Con Philippe se fue uno de los encantos más misteriosos que en el hombre pueden producir la conjunción de los sentimientos y sus cuerpos perecederos. La muerte, como en una conmoción de ternura y de extrema sensualidad, lo arrebató del cine el 25 de noviembre de 1959. ¡Tenía treinta y siete años, como treinta y siete soles!
"Une si jolie petite plage", 1948, de Yves Allégret, con Madeleine Robinson y Jean Servais, que además de la extraordinaria interpretación de un Gérard Philipe "divinizado", malogrado
gigante de la interpretación, capaz de revalorizar todo lo que con su
presencia ilustraba, la película ofrendaba al mismo tiempo una
excitación tan sencilla y entrañable como idónea para estimular nuestras
defensas preventivas; una excitación que tan sólo los cineastas muy
limpios de lenguaje alcanzan.
"La Ronde" ("La ronda"), 1950, de Max Ophüls, con Anton Walbrook, Simone Signoret, Serge Reggiani, Simone Simon, y Daniel Gélin, "Les belles de nuit" ("Mujeres soñadas"), 1952, de René Clair, de nuevo con Gina Lollobrigida, además de Martine Carol, Magali Vendeuil y Marilyn Buferd.).
"Si
Versailles m' etait conté" ("Si Versalles pudiera hablar"), 1954, dirigida por Sacha Guitry, con Jean Marais, Georges Marchal, Jean-Pierre Aumont, y Brigitte Bardot, y "Si Paris nous etait conté" ("Si París nos hubiera contado"), 1956, de Sacha Guitry, con Danielle Darrieux, Jean Marais y Françoise Arnoul.
"Le rouge et le Noir" ("El rojo y el negro"), 1954, de Claude Autant-Lara, con Danielle Darrieux, Antonella Lualdi, Jean Mercure, y Jean Martinelli, "Les grandes Manoeuvres" ("Las maniobras del amor"), 1955, dirigida por René Clair, con Michèle Morgan, Brigitte Bardot, Jacques Fabbri, y Pierre Dux. "Le Joueur" ("El jugador"), 1958, de Claude Autant-Lara, con Liselotte Pulver, Françoise Rosay, Jean Carmet, y Jean-Max.

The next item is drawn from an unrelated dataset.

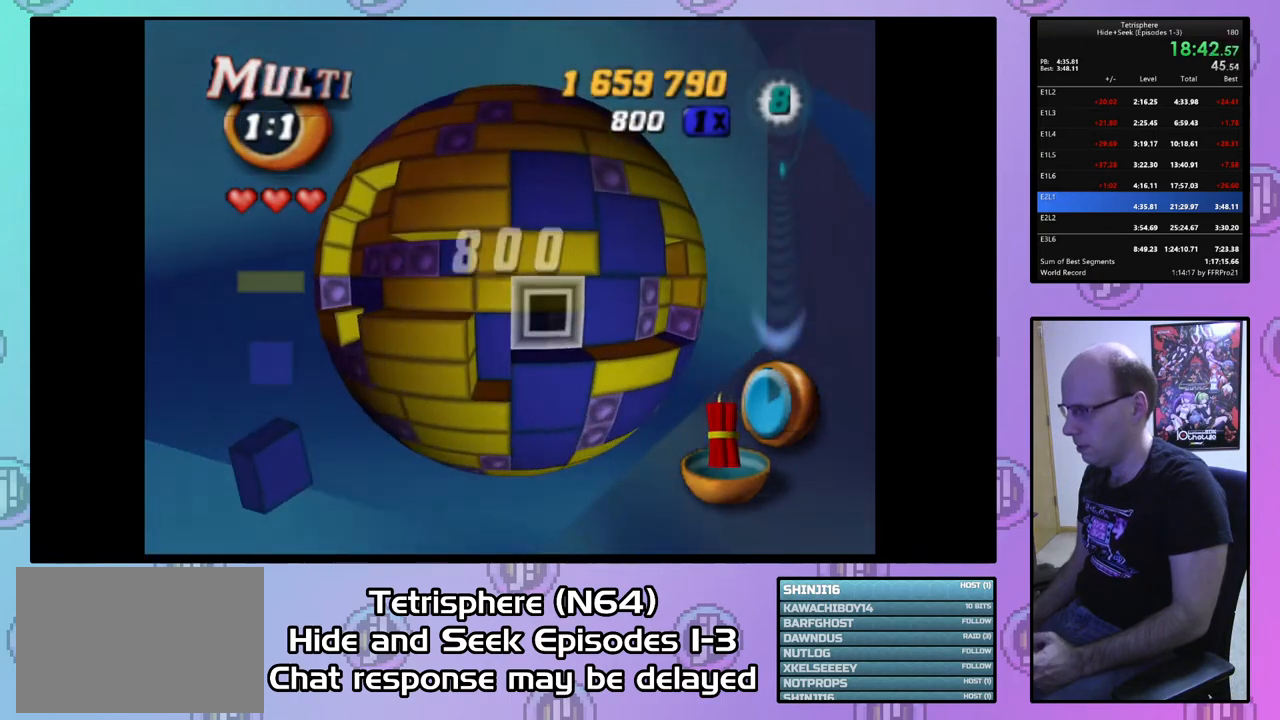
{"buttons": [], "right_stick": "center", "events": [[67, "DPAD_DOWN", "up"], [133, "DPAD_DOWN", "down"], [200, "DPAD_DOWN", "up"], [300, "CIRCLE", "down"], [400, "CIRCLE", "up"]]}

Aparece por última vez en la
pantalla, antes de abandonarnos, aquejado ya de cáncer de hígado, en "La
fièvre monte à El Pao" ("La fiebre sube a El Pao"), 1959, de Luis Buñuel, junto a una excepcional y divina María Félix. Gérard Philippe es un destello inspirador e inolvidable del mejor cine. Desborda la pantalla. Su transparencia de sentimientos, al mezclar encanto
y decadencia, ofrece una interpretación, no ya sublime, sino
embriagadora. En su rostro, con exactitud y categoría de
imagen literaria, rebullen las más geniales y apreciables alternancias
entre la violencia autodestructiva de la política corrupta y la
mansedumbre redentora, renunciando a un final feliz junto a la mujer que
ama.
Fallecerá el 25 de noviembre de ese mismo año. Reposa en el pequeño cementerio de Ramatuelle, cerca de Saint-Tropez. Sus
interpretaciones, abocadas directamente hacia temas de polémica social y
política, sin olvidar el vector romántico que mueven los dramas, le
concedieron uno de los primeros puestos en la mitología cinematográfica
europea. Su inquietante atractivo, el expresionismo fascinantemente
cautivador de su rostro, que fluye en la pantalla, ya sea entre
ambientes de dominante plástica o de turbia riqueza dramático-social, le
convirtieron en una de las presencias más sensuales, deslumbrantes,
maliciosamente inocentes, y siempre a caballo de cierta ingenua
perversidad, del cine francés, preludiando la boga del mito del enfant-séducteur por antonomasia.